Local 375’s effort reflects the concern of public employees citywide for strengthening legal protections against contracting out. With the support of DC 37, the Municipal Labor Committee, an umbrella group representing city unions, has set up a task force to recommend improvements in Local Law 35.

At the hearing, Mr. Jackson acknowledged that if agencies proceed with contracting proposals that jeopardize jobs or waste tax dollars, all the City Council can do is hold a hearing.

“City agencies typically justify such contracts by saying that they do not have enough staff or
in-house expertise to do the job,” Soffin said.

Local 375 wants the law to prohibit contracting out unless a cost-benefit analysis shows it will save at least 10 percent of the cost of doing the job in-house.

Forster informed the City Council Contracts Committee about instances where the law failed:

  • Design and Construction, which recently put five contracts out to bid for construction management work usually done by resident engineers represented by Local 375.
  • Environmental Protection, which last year sought to farm out construction management of Water Tunnel No. 3. Local 375 stopped the process in negotiations, not through Local Law 35.
  • Parks and Recreation, where the city is using the shrunken ranks of surveyors represented by Local 375 to justify the use of outside consultants.

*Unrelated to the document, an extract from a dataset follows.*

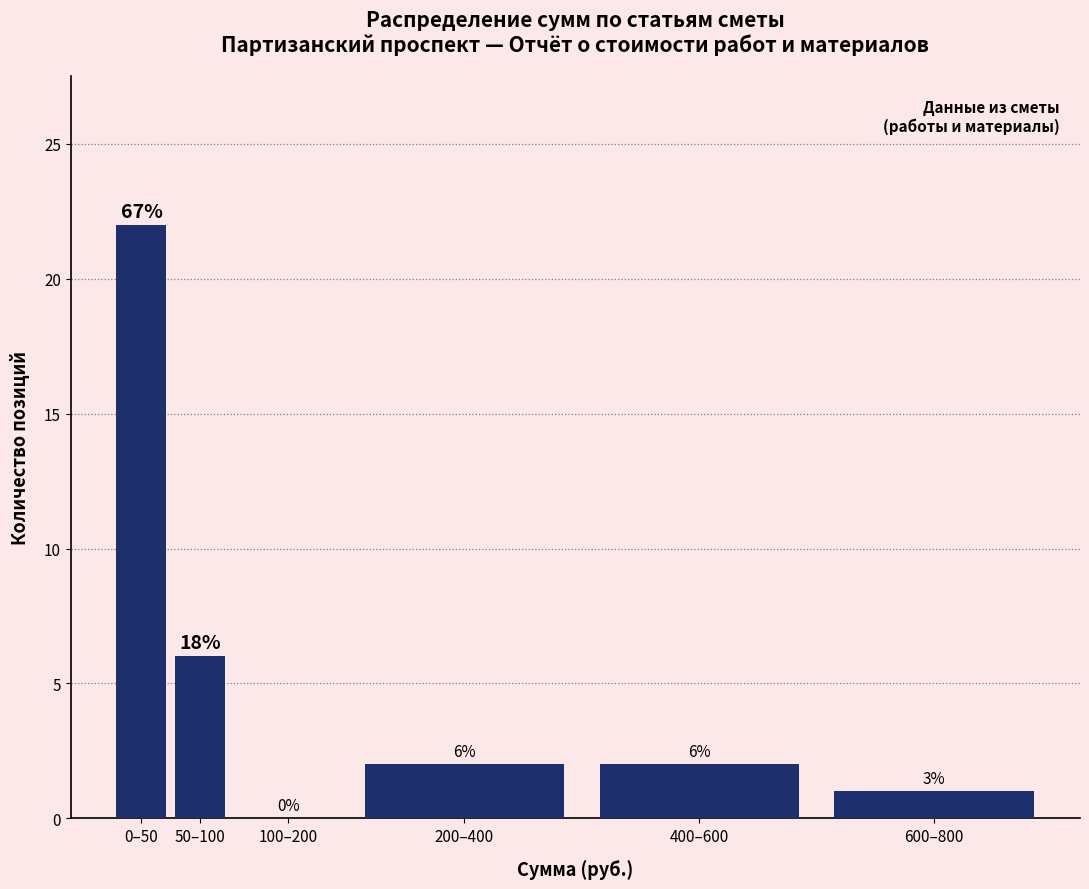

Reading left to right, what are all the values shown in this chart?

0–50=22	50–100=6	100–200=0	200–400=2	400–600=2	600–800=1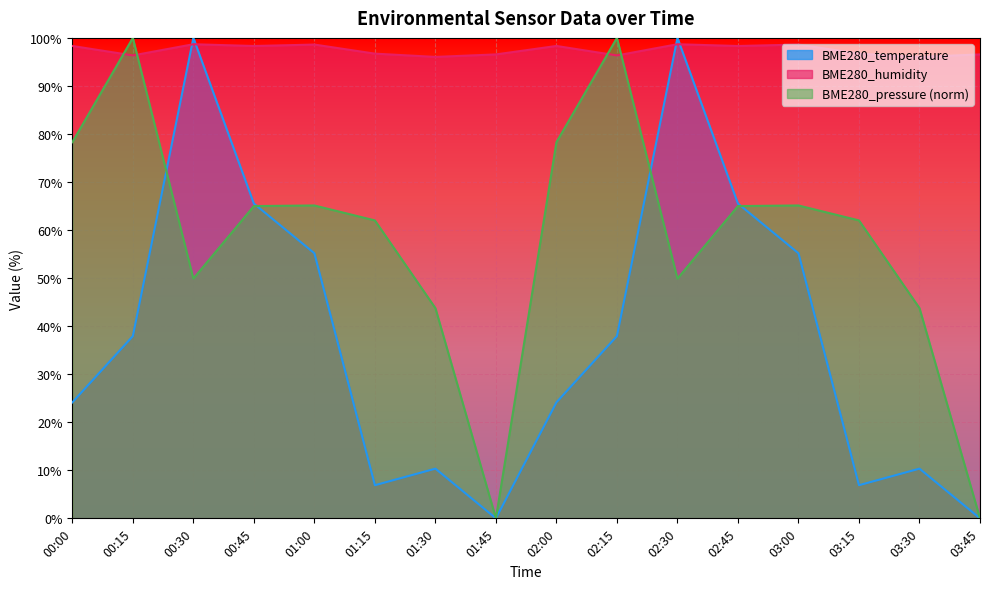

Which series changed the most between 00:30 and 03:00?

BME280_temperature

As the city downsizes and lays off employees, contracting out in a sense becomes inevitable, Forster suggested.

Local Law 35 should curb such practices by requiring agencies to perform cost-benefit analyses before they use budget restorations to hire consultants to do the work once done by public employees, Forster said.

And agencies should be required to fill vacancies before considering contracting out, he said.